I saw *Angels in America: Perestroika* (aka Part Two) on 5/9/18. I've developed a habit lately of, when possible, leaving during the curtain calls. This saves me twenty to thirty minutes in leaving the building, it's always such a bottleneck trying to leave the theater. I left *Angels* just after the stage lights went up for the bows and had a bit of a hard time navigating the stairs because (a) it was dark and (b) there were tears streaming down my face. Hazardous!
The play has such a profound and humanist message. Life can be bitter and disappointing, it can crush you and grind you down to the point where you wonder if you can take it anymore. But there's so much beauty in the world, and so much love, grace, and kindness.
The second play makes greater demands on the eight actors and they all rose to the challenge, finding greater depth, deeper truth, and more powerful emotion than we saw in Part One. I don't think I've ever heard so much applause at a PLAY in my life. In the middle of a scene, the audience would applaud. Belize has my favorite line in either play: "The white cracker who wrote the national anthem knew what he was doing. He set the word 'free' to a note so high nobody can reach it." Nathan Stewart-Jarrett stopped the show with that line - - but really, it was Tony Kushner who stopped the show. I'm sure he was very pleased when he wrote that line.

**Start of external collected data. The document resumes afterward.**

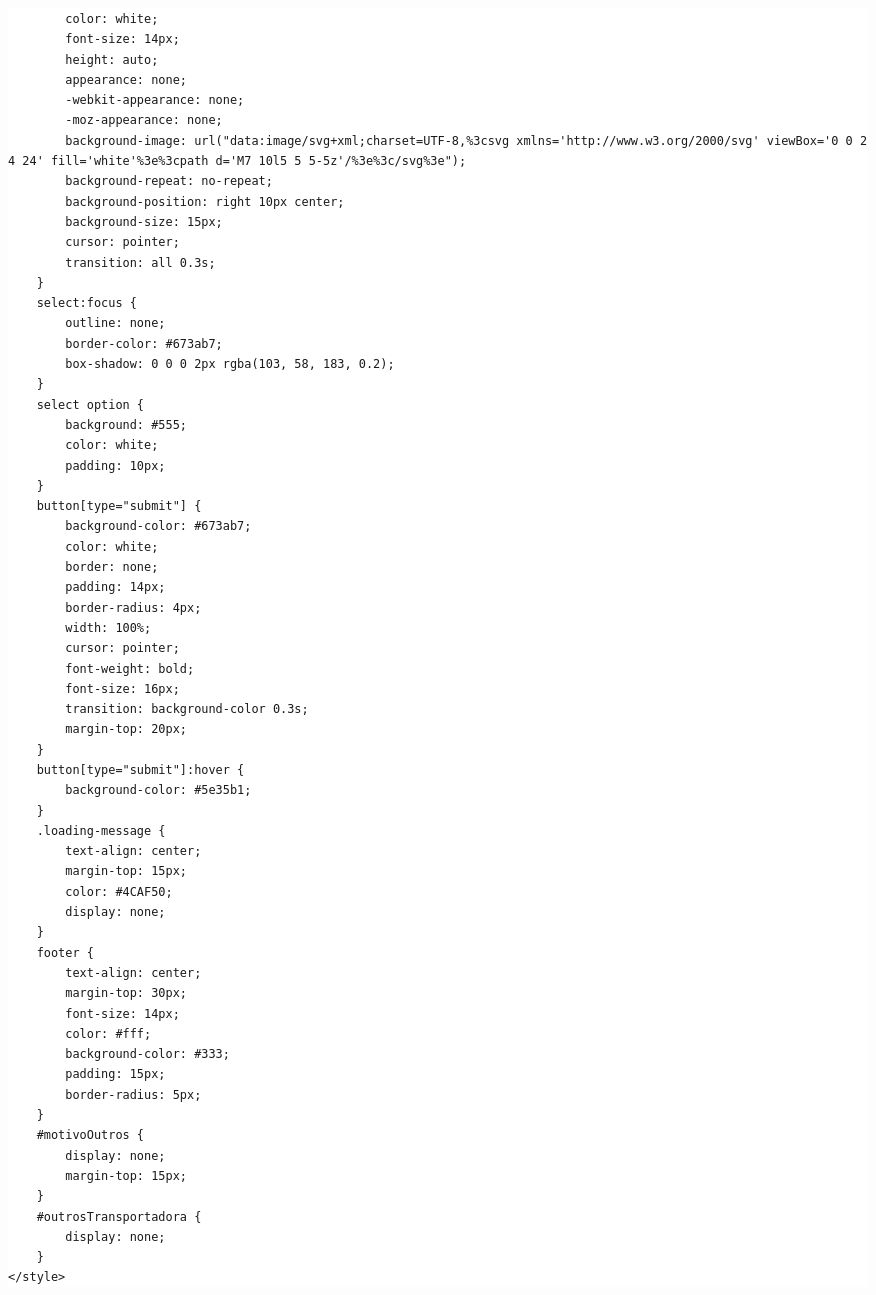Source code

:             color: white;
            font-size: 14px;
            height: auto;
            appearance: none;
            -webkit-appearance: none;
            -moz-appearance: none;
            background-image: url("data:image/svg+xml;charset=UTF-8,%3csvg xmlns='http://www.w3.org/2000/svg' viewBox='0 0 24 24' fill='white'%3e%3cpath d='M7 10l5 5 5-5z'/%3e%3c/svg%3e");
            background-repeat: no-repeat;
            background-position: right 10px center;
            background-size: 15px;
            cursor: pointer;
            transition: all 0.3s;
        }
        select:focus {
            outline: none;
            border-color: #673ab7;
            box-shadow: 0 0 0 2px rgba(103, 58, 183, 0.2);
        }
        select option {
            background: #555;
            color: white;
            padding: 10px;
        }
        button[type="submit"] {
            background-color: #673ab7;
            color: white;
            border: none;
            padding: 14px;
            border-radius: 4px;
            width: 100%;
            cursor: pointer;
            font-weight: bold;
            font-size: 16px;
            transition: background-color 0.3s;
            margin-top: 20px;
        }
        button[type="submit"]:hover {
            background-color: #5e35b1;
        }
        .loading-message {
            text-align: center;
            margin-top: 15px;
            color: #4CAF50;
            display: none;
        }
        footer {
            text-align: center;
            margin-top: 30px;
            font-size: 14px;
            color: #fff;
            background-color: #333;
            padding: 15px;
            border-radius: 5px;
        }
        #motivoOutros {
            display: none;
            margin-top: 15px;
        }
        #outrosTransportadora {
            display: none;
        }
    </style>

I first saw *Angels* on TV and most recently saw the London version of this production streamed into movie theaters last summer. Those were both extraordinary, but nothing can compare to seeing it live onstage, surrounded by strangers. Over and over, the audience applauded and cheered, laughed and were painfully silent. There is no magic like the magic of the theatre, and I'll never get enough of it.